Let me take you back to the WW 2 kitchen in which I spent some of the first years of my life. As we entered the doorway, immediately to the left was the end of our black cast iron cooking stove. Four round lids covered the left end of the top of the stove. These were divided by a section fitted around them that could be removed in order to fit larger pieces of wood once the fire had been started with kindling and paper. The other end of the stove held a tank of water.

Diagonally across the kitchen from the stove was a long sideboard, in the middle of which was a dry sink. To the right of the dry sink sat two pails of cold water that my daddy, my two teenage brothers, or sometimes my mother, filled from the well. In the sink we had a small white porcelain washbasin we used for hand and face washing. It was old and had been used so often that porcelain had chipped away from the bent edges leaving black places. This many years later I don’t recall the additional things that covered the countertops, but the things that matter to my story I do remember, so let’s move on to those.

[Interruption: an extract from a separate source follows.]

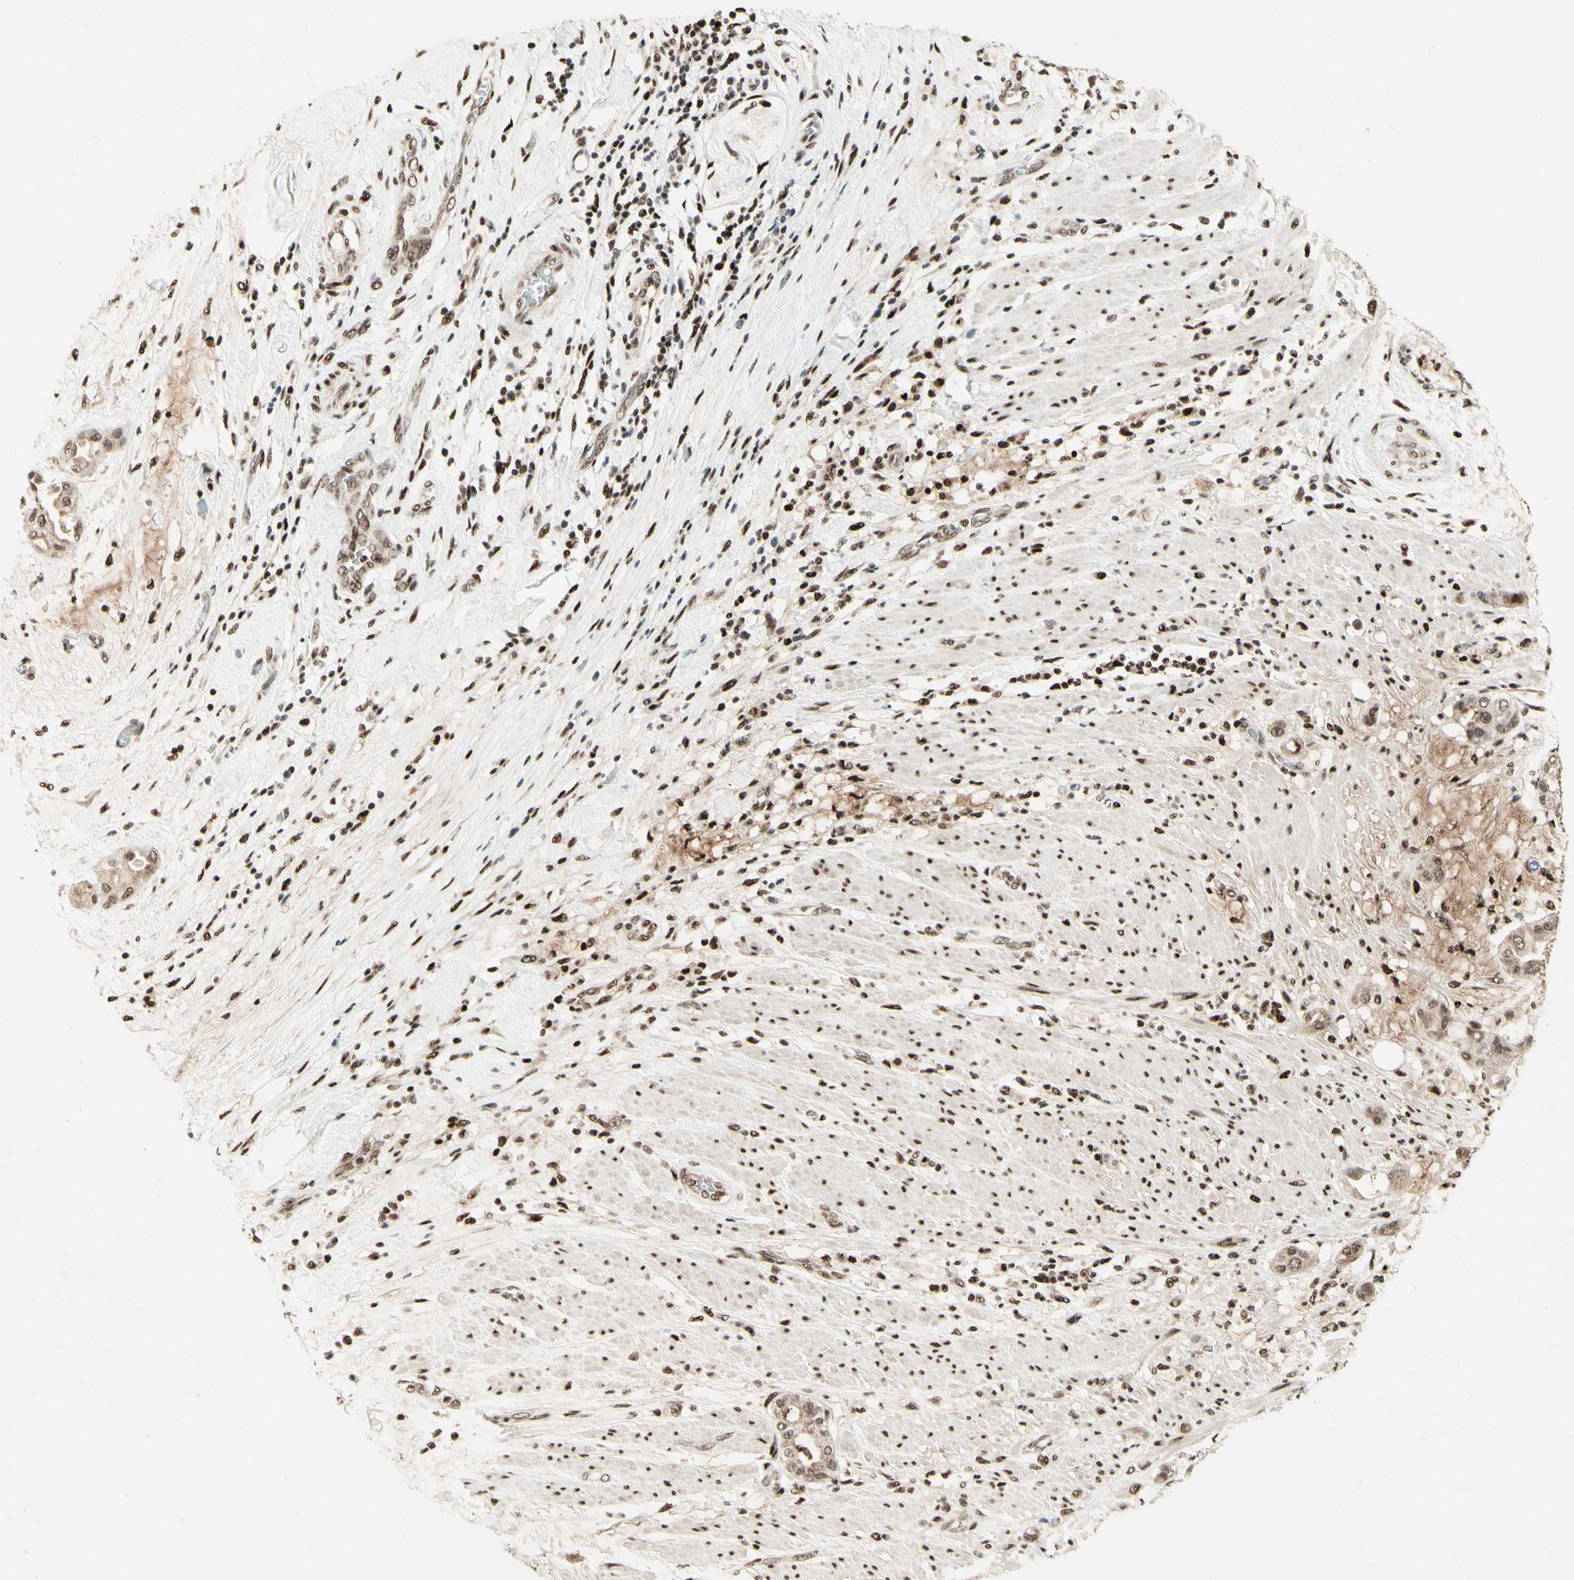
{"staining": {"intensity": "moderate", "quantity": ">75%", "location": "cytoplasmic/membranous,nuclear"}, "tissue": "pancreatic cancer", "cell_type": "Tumor cells", "image_type": "cancer", "snomed": [{"axis": "morphology", "description": "Adenocarcinoma, NOS"}, {"axis": "morphology", "description": "Adenocarcinoma, metastatic, NOS"}, {"axis": "topography", "description": "Lymph node"}, {"axis": "topography", "description": "Pancreas"}, {"axis": "topography", "description": "Duodenum"}], "caption": "IHC photomicrograph of neoplastic tissue: human pancreatic cancer stained using immunohistochemistry displays medium levels of moderate protein expression localized specifically in the cytoplasmic/membranous and nuclear of tumor cells, appearing as a cytoplasmic/membranous and nuclear brown color.", "gene": "NR3C1", "patient": {"sex": "female", "age": 64}}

There were occasions when I was one of those things on the sideboard. After three sons, my mother was delighted to not only have a daughter, but also to have one with “thick, curly hair, the color of a new penny.” On shampoo day, the only running water came about by Mamma’s racing with an aluminum cooking pot full of some of the stove’s heated water over to the sink to be mixed with cold water already scooped from the pails by a long-handled dipper into another cooking container. Then as I lay on my back on the countertop with my head hanging over the edge of the sink, she poured the mixture over my head. Being an uncooperative age 3-or-4 years old, I squirmed mightily as I kept telling her, “But I’ll get soap in my eyes!” Mamma was not about to let a little thing like that stop her progress. She was prepared with a dry folded washcloth for me to place across my eyes. It worked quite well until she started rinsing the soap from my hair. That’s when I think her efforts and the efforts of others like hers, must have planted the seeds of thought into the head or heads of whatever child or children who eventually matured into the adult(s) who came up with the idea of waterboarding. That rinse water washed over not only my hair but also onto my face and I was sure it was going to go not only into my eyes but up my nose and into my mouth as well!

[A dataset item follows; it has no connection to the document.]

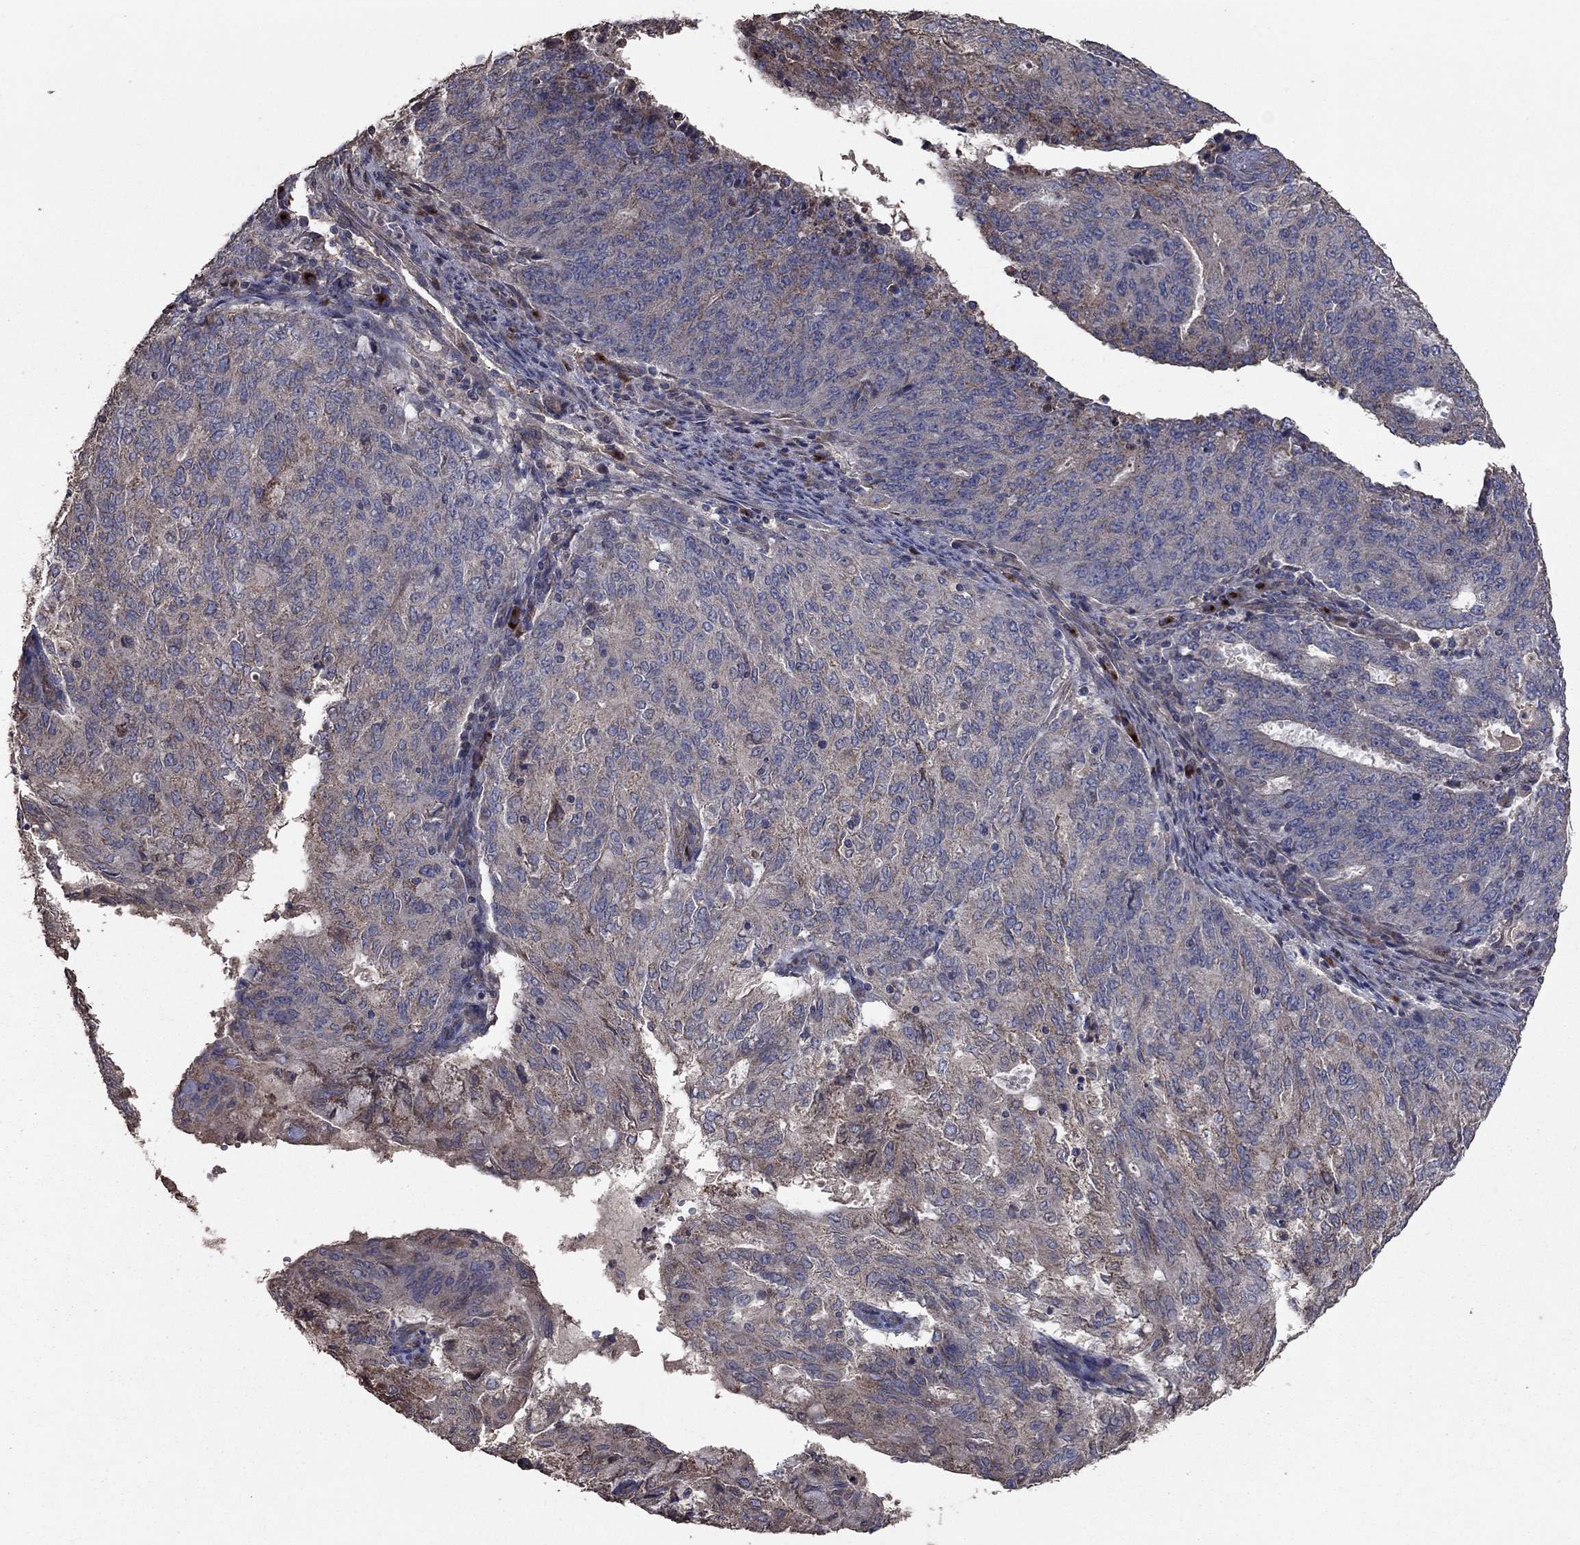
{"staining": {"intensity": "weak", "quantity": "<25%", "location": "cytoplasmic/membranous"}, "tissue": "endometrial cancer", "cell_type": "Tumor cells", "image_type": "cancer", "snomed": [{"axis": "morphology", "description": "Adenocarcinoma, NOS"}, {"axis": "topography", "description": "Endometrium"}], "caption": "An IHC photomicrograph of endometrial cancer (adenocarcinoma) is shown. There is no staining in tumor cells of endometrial cancer (adenocarcinoma).", "gene": "FLT4", "patient": {"sex": "female", "age": 82}}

I know I’m not the only child to have had such fears. I am sure my own children went through similar visions even though by their young lives they were laid down in a bathtub, partially filled with warm water. Like my mother, I gave them a folded dry washcloth to put over their eyes. They lay on their backs, keeping their elbows bent to hold their upper backs and heads higher than the rest of their bodies, as I poured warm rinse water that I, unlike my mother, had run from a single mixer faucet into a four-cup plastic measuring pitcher.  Oh, my! By cleaning their hair in that manner, am I and other mothers guilty of planting waterboarding ideas into the heads of our children? Well, so far that is one thing for which my children have not blamed me, so perhaps I’d better hide this message where they’ll never see it lest they think of the possibility every time they shampoo while in their showers!